KSDK-TV5 (St. Louis, Feb. 6) -- Hundreds of experts are meeting in St. Louis about earthquake preparedness. The meeting was set up long ago, to coincide with the anniversary of the big quake in New Madrid Missouri on February 7, 1812. Experts were looking at a new study about the impact of earthquakes prepared by the Mid-America Earthquake Center, paid for by the Federal Emergency Management Agency.
PHYSICS AND COMPUTING
Scientific American (Feb. 4) -- A team of physicists from the U. of I. has assembled a supercomputer to help them build a simulation depicting how chromatophore proteins turn light energy into chemical energy in photosynthesis.
SUPERCOMPUTER TIME
HPC Wire (San Diego, Feb. 3) -- U. of I. computer science professor William Gropp is among the researchers awarded supercomputing processor time by the U.S. Department of Energy as part of its 2010 Innovative and Novel Computational Impact on Theory and Experiment program.
TONY LEGGETT
Times of India (Mumbai, Feb. 3) -- U. of I. physics professor Anthony J. Leggett, a Nobel Prize winner in 2003, is participating in the International Center for Theoretical Sciences program at IIT in Kanpur, India.
COMPUTATIONAL MATERIALS ENGINEERING
Reliable Plant Magazine (Tulsa, Okla., Feb. 3) -- U. of I. researchers are among the experts from universities around the world collaborating in Ford Motor Company’s Integrated Computational Materials Team, a group that determines how materials will alter during the manufacturing process by analyzing the properties and performing computer simulations that eliminate the need for physical tests.
"ROBO-BALL" VIDEO FEATURED
PopularScience.com -- a pair of graduate students in aerospace engineering have developed a pneumatic ball-levitating system that can guide "floating" balls through an obstacle course of hoops, making asymmetrical objects like apples and water bottles float as carefree as perfect spheres, or launching balls across a room with precision accuracy.
PROFESSOR TRACKS DIPLOMA MILLS
LaCrosse Tribune (from The Associated Press; Wisconsin, Feb. 2) -- Wisconsin lawmakers are considering a bill that would crack down on the manufacture and use of phony academic credentials in Wisconsin by criminalizing both practices.
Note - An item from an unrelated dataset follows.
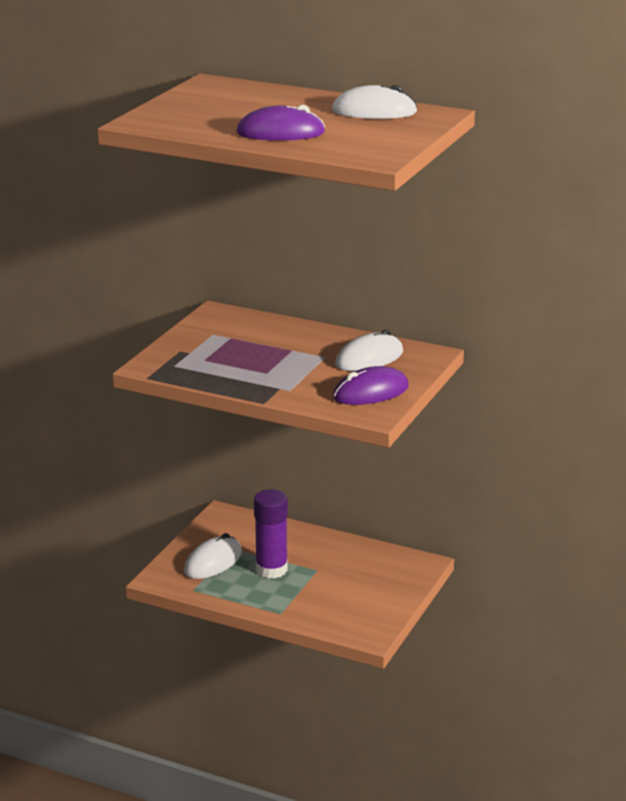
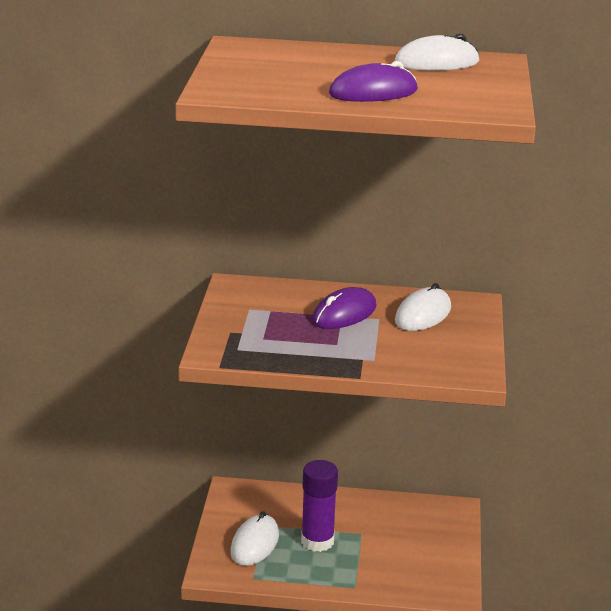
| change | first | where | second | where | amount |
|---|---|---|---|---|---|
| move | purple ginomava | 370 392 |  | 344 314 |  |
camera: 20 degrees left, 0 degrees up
Wisconsin would become the 12th state to make it a crime to use a bogus academic degree, said George Gollin, a U. of I. physics professor who is an expert on the issue. Also: BusinessWeek (from AP, Feb. 2), Capital Times (from AP; Madison, Wis., Feb. 2), Wausau Daily Herald (from AP; Wisconsin, Feb. 3).
EWB STUDENTS DESIGN CLEAN-WATER SYSTEM
The Journal Gazette Times-Courier (Feb. 1, Meeker) -- An Engineers Without Borders group from the University of Illinois, which "helped plan a gravity-flow water system for the village of Ntisaw in Cameroon." The article describes the group's experiences working in Africa, such as designing the water system by "lamps and calculators and graph paper" because of the lack of electricity, as well as "cultural contrasts and parallels" observed in daily life there.